What this topic is asking

Standard SB3.b asks you to use Mendel's laws and mathematical models (Punnett squares) to predict patterns of inheritance. For the Georgia Milestones Biology EOC this is the most quantitative genetics topic, so you must be fluent with alleles, genotype and phenotype, dominant and recessive, and predicting ratios and probabilities from a cross. Items almost always involve setting up or reading a Punnett square.

Alleles, genotype, and phenotype

Alleles are written as letters: a capital for the dominant allele and the lowercase for the recessive. For height in pea plants, $T$ is tall (dominant) and $t$ is short (recessive).
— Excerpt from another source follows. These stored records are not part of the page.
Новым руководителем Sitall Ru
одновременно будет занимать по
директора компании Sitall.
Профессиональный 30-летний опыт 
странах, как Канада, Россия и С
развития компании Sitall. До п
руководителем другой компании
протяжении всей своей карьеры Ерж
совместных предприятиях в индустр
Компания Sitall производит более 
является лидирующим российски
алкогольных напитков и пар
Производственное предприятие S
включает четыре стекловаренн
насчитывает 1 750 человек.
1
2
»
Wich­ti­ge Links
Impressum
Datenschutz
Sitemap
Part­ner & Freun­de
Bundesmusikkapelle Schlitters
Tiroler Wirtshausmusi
An organism with two of the same allele ($TT$ or $tt$) is homozygous; with two different alleles ($Tt$) it is heterozygous.

Dominant and recessive

Mendel's two laws

Gregor Mendel's pea-plant experiments gave two laws the EOC expects:

• Law of segregation. The two alleles for a gene separate during gamete formation (meiosis), so each gamete carries only one allele for each gene.
• Law of independent assortment. Alleles for different genes are sorted into gametes independently, so inheriting one trait does not affect another (for genes on different chromosomes).
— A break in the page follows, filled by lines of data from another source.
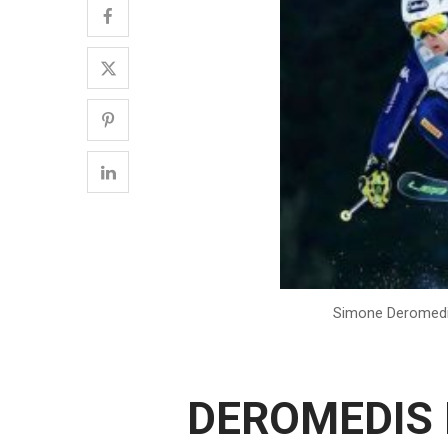
Simone Deromedi
DEROMEDIS 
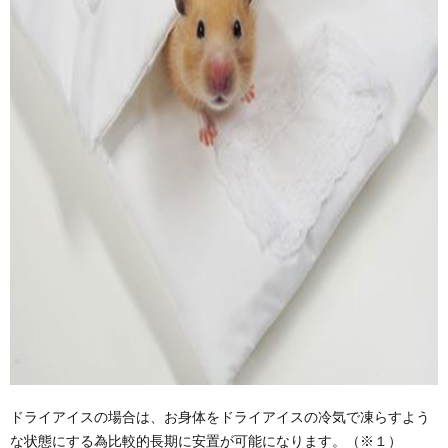
ドライアイスの場合は、お身体をドライアイスの冷気で凍らすよう
な状態にする為比較的長期に安置が可能になります。（※１）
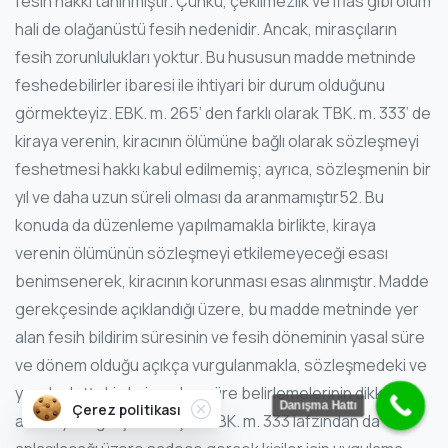
fesih hakkı tanınmıştır. Çünkü, çekilmezlik ve iflas gibi ölüm
hali de olağanüstü fesih nedenidir. Ancak, mirasçıların
fesih zorunlulukları yoktur. Bu hususun madde metninde
feshedebilirler ibaresi ile ihtiyari bir durum olduğunu
görmekteyiz. EBK. m. 265’ den farklı olarak TBK. m. 333’ de
kiraya verenin, kiracının ölümüne bağlı olarak sözleşmeyi
feshetmesi hakkı kabul edilmemiş; ayrıca, sözleşmenin bir
yıl ve daha uzun süreli olması da aranmamıştır52. Bu
konuda da düzenleme yapılmamakla birlikte, kiraya
verenin ölümünün sözleşmeyi etkilemeyeceği esası
benimsenerek, kiracının korunması esas alınmıştır. Madde
gerekçesinde açıklandığı üzere, bu madde metninde yer
alan fesih bildirim süresinin ve fesih döneminin yasal süre
ve dönem olduğu açıkça vurgulanmakla, sözleşmedeki ve
yerel adetteki aksine olan süre belirlemelerinin dikkate
Close
Danışma Hattı
Çerez politikası
alınmayacağı açıklanmıştır. TBK. m. 333 lafzından da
Segregation is why a Punnett square works: each parent passes one allele, and you combine them to predict the offspring.

Punnett squares: predicting a cross

A Punnett square sets out the alleles each parent can pass and combines them. Write each parent's possible gametes along the top and side, then fill each box by combining the row and column allele. Counting the boxes gives the expected ratio and probability of each genotype and phenotype.
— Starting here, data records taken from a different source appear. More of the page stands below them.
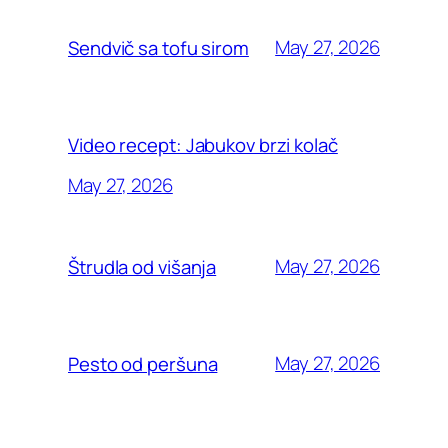
May 27, 2026
Sendvič sa tofu sirom
Video recept: Jabukov brzi kolač
May 27, 2026
May 27, 2026
Štrudla od višanja
May 27, 2026
Pesto od peršuna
For a cross between two heterozygous tall plants ($Tt \times Tt$), the four boxes are $TT$, $Tt$, $Tt$, $tt$: a genotype ratio of $1:2:1$ and a phenotype ratio of 3 tall to 1 short. Each offspring has a $\frac{3}{4}$ probability of being tall and a $\frac{1}{4}$ probability of being short. A cross of a heterozygote with a recessive ($Tt \times tt$) instead gives $Tt$, $Tt$, $tt$, $tt$: a 1:1 ratio.

Try this

Q1. Define genotype and phenotype. [2 points]

• Cue. Genotype is the alleles an organism has (for example $Tt$); phenotype is the observable trait that results (for example tall).

Q2. A cross of $Tt \times Tt$ is carried out. State the genotype ratio and the phenotype ratio. [2 points]

• Cue. Genotype ratio $1\,TT : 2\,Tt : 1\,tt$; phenotype ratio 3 dominant to 1 recessive.